Electronic Mail Requires Consent And Cicero's Guide To Electioneering

Even before the advent of the personal computer, people were talking about electronic mail.  See this March 1973 issue of Popular Science.  They weren't discussing e-mail, but facsimile transmission.  Although people still send documents by facsimile, other forms of electronic mail have been developed and proven even more popular. More than three decades were to pass, however, before the legislature comprehensively addressed electronic communications in the Corporations Code.  See my article, Mr. Watson – Come Here!  New Rules for Electronic Communications by and to California Corporations,  20 CEB California Bus. L. Prac. 4 (Fall 2005)
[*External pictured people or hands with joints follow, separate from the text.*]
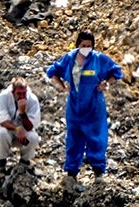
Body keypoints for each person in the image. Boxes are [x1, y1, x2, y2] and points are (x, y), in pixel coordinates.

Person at [46, 30, 123, 193]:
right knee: (74, 138)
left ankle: (98, 172)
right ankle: (72, 173)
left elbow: (116, 72)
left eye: (89, 46)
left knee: (97, 138)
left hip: (94, 106)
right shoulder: (69, 58)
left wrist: (106, 84)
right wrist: (62, 86)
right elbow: (52, 72)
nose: (86, 48)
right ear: (78, 45)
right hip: (75, 106)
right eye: (83, 45)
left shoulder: (99, 59)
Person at [0, 77, 41, 176]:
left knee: (33, 137)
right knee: (1, 133)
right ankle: (1, 162)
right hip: (9, 130)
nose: (22, 96)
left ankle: (24, 162)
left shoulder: (32, 99)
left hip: (24, 131)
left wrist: (22, 113)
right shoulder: (4, 97)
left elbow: (31, 126)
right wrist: (17, 128)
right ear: (13, 91)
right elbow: (2, 120)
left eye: (24, 93)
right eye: (19, 93)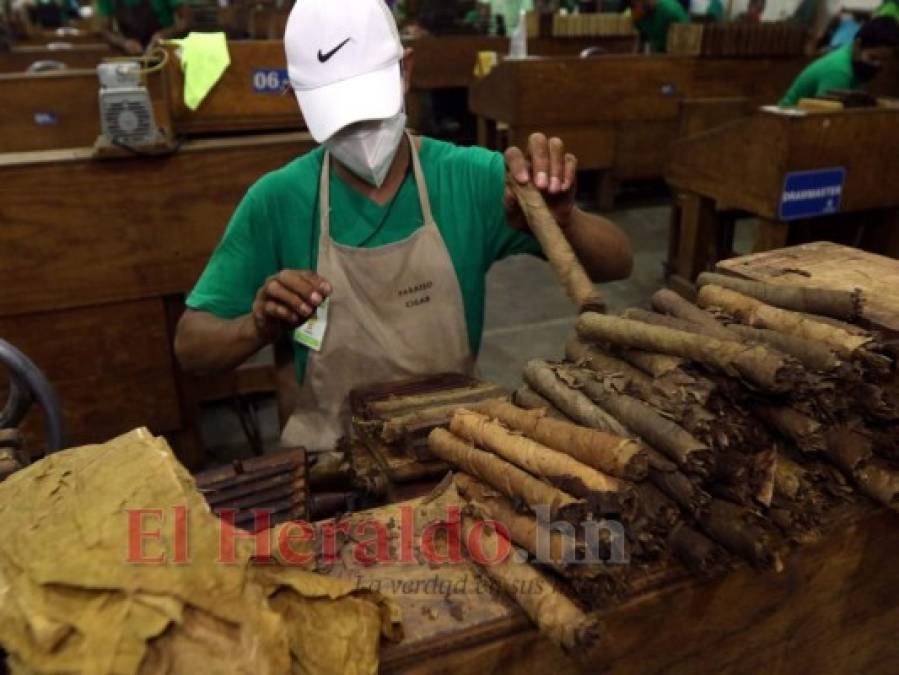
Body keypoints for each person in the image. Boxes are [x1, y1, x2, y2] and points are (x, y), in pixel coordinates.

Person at [174, 0, 633, 453]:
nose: (361, 130)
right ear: (296, 100)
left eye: (371, 107)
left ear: (405, 71)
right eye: (340, 115)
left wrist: (565, 221)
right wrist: (255, 326)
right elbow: (192, 348)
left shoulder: (468, 179)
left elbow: (618, 262)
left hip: (451, 446)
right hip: (333, 459)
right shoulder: (277, 201)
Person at [778, 17, 899, 107]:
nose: (878, 65)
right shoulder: (839, 71)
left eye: (884, 60)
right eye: (873, 58)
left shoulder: (853, 60)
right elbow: (828, 116)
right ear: (857, 45)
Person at [96, 0, 190, 55]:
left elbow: (187, 20)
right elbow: (105, 30)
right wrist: (124, 43)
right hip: (133, 58)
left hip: (166, 54)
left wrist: (164, 34)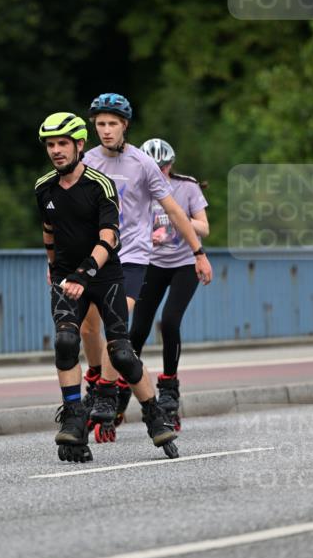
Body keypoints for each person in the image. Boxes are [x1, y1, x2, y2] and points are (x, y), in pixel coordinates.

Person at [34, 111, 180, 462]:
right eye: (50, 145)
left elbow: (110, 236)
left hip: (104, 276)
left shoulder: (100, 185)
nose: (56, 151)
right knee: (66, 342)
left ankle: (154, 415)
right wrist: (53, 267)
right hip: (68, 276)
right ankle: (73, 416)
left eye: (63, 144)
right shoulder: (43, 187)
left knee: (121, 354)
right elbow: (49, 230)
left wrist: (84, 273)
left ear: (79, 145)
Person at [80, 93, 212, 439]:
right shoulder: (86, 161)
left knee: (123, 325)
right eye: (100, 124)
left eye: (112, 123)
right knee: (90, 330)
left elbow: (175, 212)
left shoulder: (143, 164)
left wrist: (198, 252)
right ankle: (101, 382)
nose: (106, 130)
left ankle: (109, 392)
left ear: (124, 125)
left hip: (135, 257)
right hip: (97, 254)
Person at [129, 138, 210, 428]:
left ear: (170, 165)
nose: (159, 173)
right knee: (137, 329)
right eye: (153, 168)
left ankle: (169, 388)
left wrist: (178, 217)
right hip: (151, 263)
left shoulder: (187, 187)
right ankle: (121, 387)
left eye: (163, 167)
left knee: (170, 322)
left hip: (184, 264)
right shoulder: (136, 189)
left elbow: (204, 227)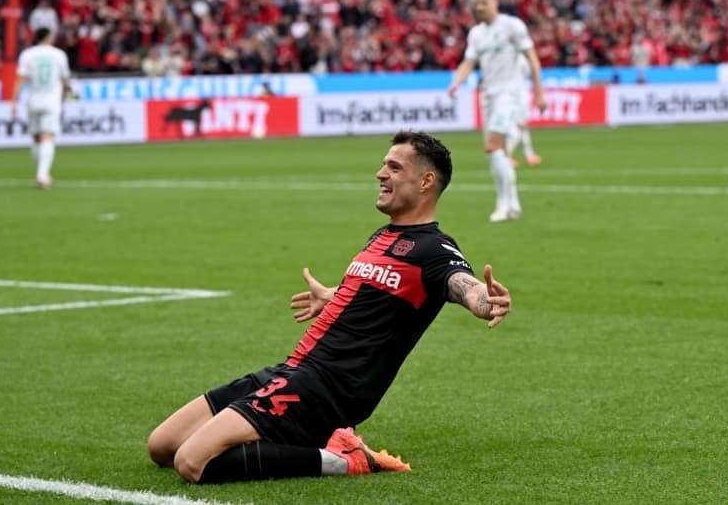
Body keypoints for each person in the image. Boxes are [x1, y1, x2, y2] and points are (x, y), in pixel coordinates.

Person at [147, 130, 512, 484]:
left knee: (191, 462)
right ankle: (292, 438)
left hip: (326, 389)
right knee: (162, 445)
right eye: (384, 165)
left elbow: (460, 284)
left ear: (426, 181)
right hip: (294, 370)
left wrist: (485, 301)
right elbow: (380, 287)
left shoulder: (434, 249)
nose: (381, 174)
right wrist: (336, 296)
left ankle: (342, 460)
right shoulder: (384, 235)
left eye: (395, 167)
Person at [447, 0, 546, 223]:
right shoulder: (476, 34)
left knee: (493, 145)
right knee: (496, 153)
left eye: (485, 2)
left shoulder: (513, 26)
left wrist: (539, 93)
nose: (480, 7)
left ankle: (503, 204)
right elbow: (468, 62)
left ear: (495, 2)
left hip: (508, 94)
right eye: (477, 4)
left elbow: (533, 59)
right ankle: (513, 204)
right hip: (488, 95)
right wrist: (455, 84)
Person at [11, 27, 72, 188]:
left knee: (36, 138)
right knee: (48, 136)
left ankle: (40, 172)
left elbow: (20, 80)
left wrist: (14, 102)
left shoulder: (27, 54)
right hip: (52, 101)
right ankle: (42, 175)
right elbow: (65, 81)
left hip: (33, 100)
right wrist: (67, 96)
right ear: (49, 37)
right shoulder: (59, 55)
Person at [506, 53, 542, 168]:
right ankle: (507, 155)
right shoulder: (521, 57)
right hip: (519, 95)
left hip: (507, 94)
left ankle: (529, 155)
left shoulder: (506, 56)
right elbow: (532, 71)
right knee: (520, 126)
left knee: (521, 126)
Corporations Code Section 601(b) now expressly authorizes notice of shareholder meetings by "electronic transmission by the corporation".  While this appears to authorize notice by e-mail, it should not be assumed that notice by e-mail or other forms of electronic transmission will be valid in every case. Section 20 of the Corporations Code defines "electronic transmission by the corporation" to include electronic mail but adds the following two conditions:

  • The recipient must have provided an unrevoked consent to the use of electronic transmission for communications under or pursuant to the Corporations Code; and
  • The electronic transmission must create a record that is capable of retention, retrieval, and review, and that may thereafter be rendered into clearly legible tangible form.
The Corporations Code adds further conditions when the recipient is a natural person and the transmission is received in the capacity of a shareholder (and not an officer or director).  In those cases, the shareholder's consent must be preceded by, or include, a clear written statement to the recipient as to
  • Any right of the recipient to have the record provided or made available on paper or in nonelectronic form,
  • Whether the consent applies only to that transmission, to specified categories of communications, or to all communications from the corporation, and
  • The procedures the recipient must use to withdraw consent.

Cicero's Guide to Political Campaigning

This weekend, my daughter and I attended a lecture at the Getty Villa given by Professor  Philip Freeman on how to win an election.  He wasn't talking about the upcoming presidential contest, but the consular election in Rome in 64 B.C.E.  It was in that year, the great Roman lawyer and orator Marcus Tullius Cicero ran for one of the two consul positions.  As a novus homo (literally, new man) from outside of Rome, Marcus faced a tough election fight. Marcus' brother, Quintus, decided to put stilum to tabellam and wrote  " Commentariolum Petitiones"  (Brief Commentary on Elections).  Professor Freeman has translated this fraternal missive and entitled it "How to Win an Election".  Although written more than two millenia ago, the book is remarkably relevant.  For example, Quintus opines that there are three things that are sure to lead to votes: favors, hope and personal attachment. Professor Freeman's translation is not literal but it makes the book more accessible to those who don't read Latin.  For those who do, however, the publisher ( Princeton University Press) includes the original Latin.  In a cheeky jibe at the Harvard University Press, the book is published with the familiar red cover of the Loeb Classical Library with the cover page printed askew (Loeb publishes bilingual editions of Greek (green) and Latin (red) literature).  After Professor Freeman's talk, we were able to make it to the final lecture of the Twenty-Fourth Annual UCLA Indo-European Conference ("“Initial ‘Jod’ in Greek and the Etymology of Gk. ἵππος ‘horse’”).